Firefighters experience one of the highest rates of burnout.
Firefighters experience one of the highest rates of burnout. | Source


Another aspect of career choice to ponder is the possible psychiatric problems that have historically occurred in jobs that carry high levels of physical and psychological exhaustion, such as health care workers, dentists, paramedics, air traffic controllers, firefighters - or any job where you work with needy people.

If you are entering one of those career fields, or are already in one, know that burnout is not inevitable. Factors that mitigate health issues among these types of workers are: good self-esteem, a strong sense of personal control, the ability to remain hopeful, and a generally optimistic view of life. Are these characteristics innate to your personality?

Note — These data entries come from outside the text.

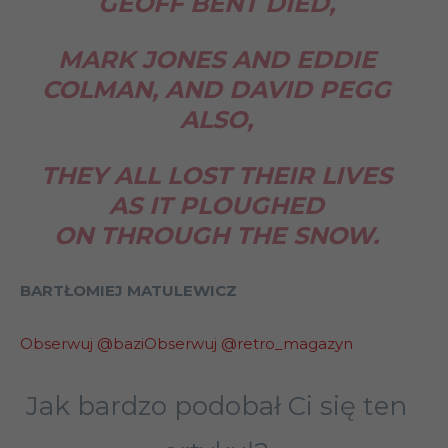
GEOFF BENT DIED,
MARK JONES AND EDDIE
COLMAN, AND DAVID PEGG
ALSO,
THEY ALL LOST THEIR LIVES
AS IT PLOUGHED
ON THROUGH THE SNOW.
BARTŁOMIEJ MATULEWICZ
Obserwuj @bazi
Obserwuj @retro_magazyn
Jak bardzo podobał Ci się ten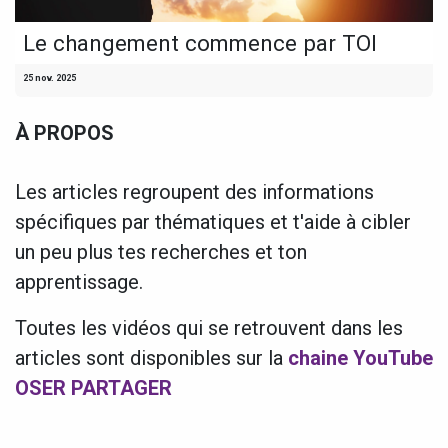
Le changement commence par TOI
25 nov. 2025
À PROPOS
Les articles regroupent des informations
spécifiques par thématiques et t'aide à cibler
un peu plus tes recherches et ton
apprentissage.
Toutes les vidéos qui se retrouvent dans les
articles sont disponibles sur la
chaine YouTube
OSER PARTAGER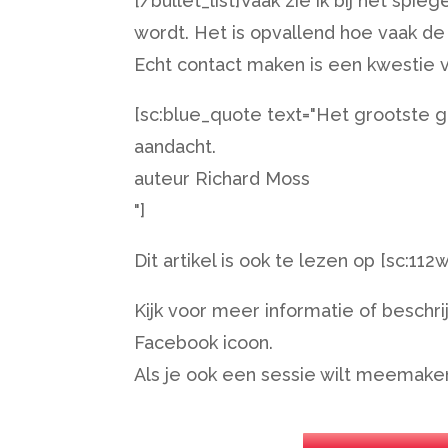
[/bullet_list]Vaak zie ik bij het sp
wordt. Het is opvallend hoe vaak de
Echt contact maken is een kwestie 
[sc:blue_quote text="Het grootste 
aandacht.
auteur Richard Moss
"]
Dit artikel is ook te lezen op [sc:11
Kijk voor meer informatie of beschr
Facebook icoon.
Als je ook een sessie wilt meemak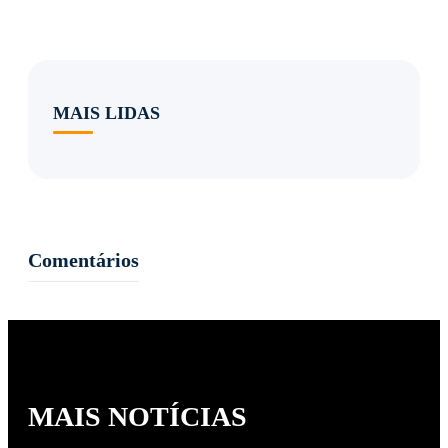
MAIS LIDAS
Comentários
MAIS NOTÍCIAS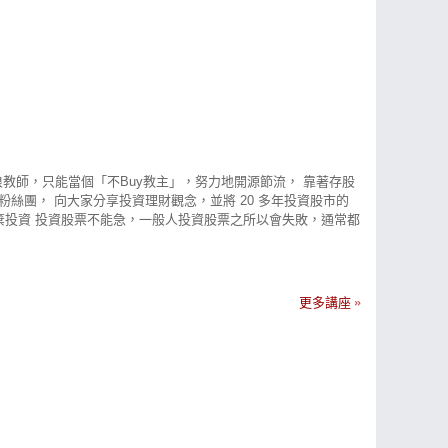
流浪教師，只能當個「不Buy教主」，努力地開源節流， 靠著存股
粉絲團， 向大家分享投資理財觀念，並將 20 多年投資股市的
放棄投資 投資股票不能急，一般人投資股票之所以會失敗，通常都
穩定，在這期間家中 3 個小朋友也陸續出生， 那時 1 個月只
股票 將股息持續投入股票，手中持股就越來越多想要輸都難，這樣
資理財要先「設定目標」，然後「腳踏實地」加上「長時間堅持」 大
下來就會做出錯誤決策。 投資有價值的股票，最迷人之處就是
更多講座
， 只要越早投資存股，越早感受到複利存股的威力，股利與價
賺價差，提早財富自由。 陳重銘-不敗存股術 iOS下載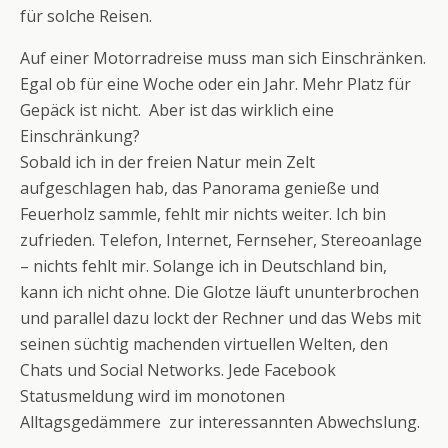
für solche Reisen.
Auf einer Motorradreise muss man sich Einschränken.
Egal ob für eine Woche oder ein Jahr. Mehr Platz für
Gepäck ist nicht. Aber ist das wirklich eine
Einschränkung?
Sobald ich in der freien Natur mein Zelt
aufgeschlagen hab, das Panorama genieße und
Feuerholz sammle, fehlt mir nichts weiter. Ich bin
zufrieden. Telefon, Internet, Fernseher, Stereoanlage
– nichts fehlt mir. Solange ich in Deutschland bin,
kann ich nicht ohne. Die Glotze läuft ununterbrochen
und parallel dazu lockt der Rechner und das Webs mit
seinen süchtig machenden virtuellen Welten, den
Chats und Social Networks. Jede Facebook
Statusmeldung wird im monotonen
Alltagsgedämmere zur interessannten Abwechslung.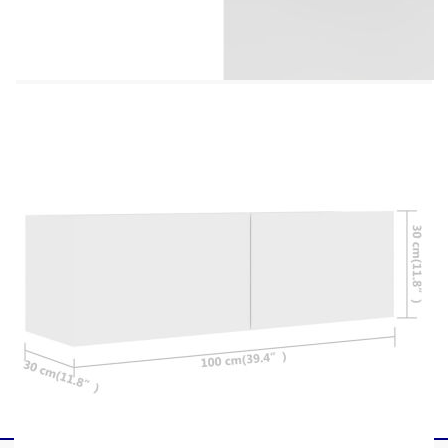
и практичен дизайн. Поставката за телевизор е
прикрепена към стената, което я прави вечно
допълнение към вашия дом. Осигурява
достатъчно отделения за съхранение, което я
прави идеално място за съхранение на всички
ваши книги, списания, DVD дискове или други
предмети. Стерео шкафът е лесен за поддръжка
и почистване с влажна кърпа.
Цвят: Бял
Материал: Инженерно дърво
Размери: 100 x 30 x 30 см (Ш x Д x В)
Необходимо сглобяване: Да
Доставката съдържа:
4 x ТВ шкафа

Some in wait staff positions report stress due to a perceived lack of control over their jobs.
Some in wait staff positions report stress due to a perceived lack of control over their jobs. | Source


An issue common among secretaries, wait staff, and middle managers is that of perceived control.

Surprisingly, both extremes of control can cause stress-related health problems. Workers with little or no control over their jobs (those with dull, repetitive tasks) exhibit higher levels of stress hormones, higher blood pressure, headaches, gastrointestinal problems, anger, coronary artery disease, and an increased overall risk of death.

Communication Choices

On the other hand, too much choice can also be detrimental to our health. For instance, the telecommunications explosion has brought on a whole new type of stress for many workers. With e-mail, laptops, notebooks, cell phones, and more, there is seemingly nothing to keep us from working all the time. Are you the kind of person who can turn off their Blackberry?

Other Sources of Work-related Stress

  • Job Loss: Even the perception of job insecurity is linked with lower immunity levels and high blood pressures. Actual layoffs are often accompanied by high serum cholesterol levels, increased smoking, alcohol consumption, and prescription drugs, along with increased body weight and hospital admissions.
  • Inadequate Career Advancement: If you feel that you're being promoted too slowly or your work is not getting proper recognition, this too can lead to illness.
  • Shift Work: Because shift workers have interrupted biorhythms and encounter disruption in their personal lives due to working unpredictable hours, this type of work also leads to a number of health complaints.
  • Role Ambiguity or Conflict: A significant form of stress may come from an insecurity about the standards used to evaluate your work or if you get mixed messages from supervisors and co-workers.

The Solutions

See: How to Cope with Stressful Situations

  • Before deciding on a career, seek expert advice from career counselors and from those in the field you are considering, about the stresses and health risks involved in the job. Take time to make a sober assessment of whether or not you possess the innate skills needed to cope with the stresses involved in your choice of career. Sacrificing your mental and physical health for a job is not reasonable.
  • To remain in your current career, learn to recognize the way you are coping with stressors and whether or not the way you handle them is leading to poor or improved health.
  • Use problem-focused coping skills to buffer the negative of effects of stress by making concrete efforts to know what to expect on your job (this often involves effective communication).
  • Learn to express your feelings in constructive ways to co-workers and management to Increase your perception of control.
  • Keep things in perspective: avoid self-defeating thoughts and over-reactions.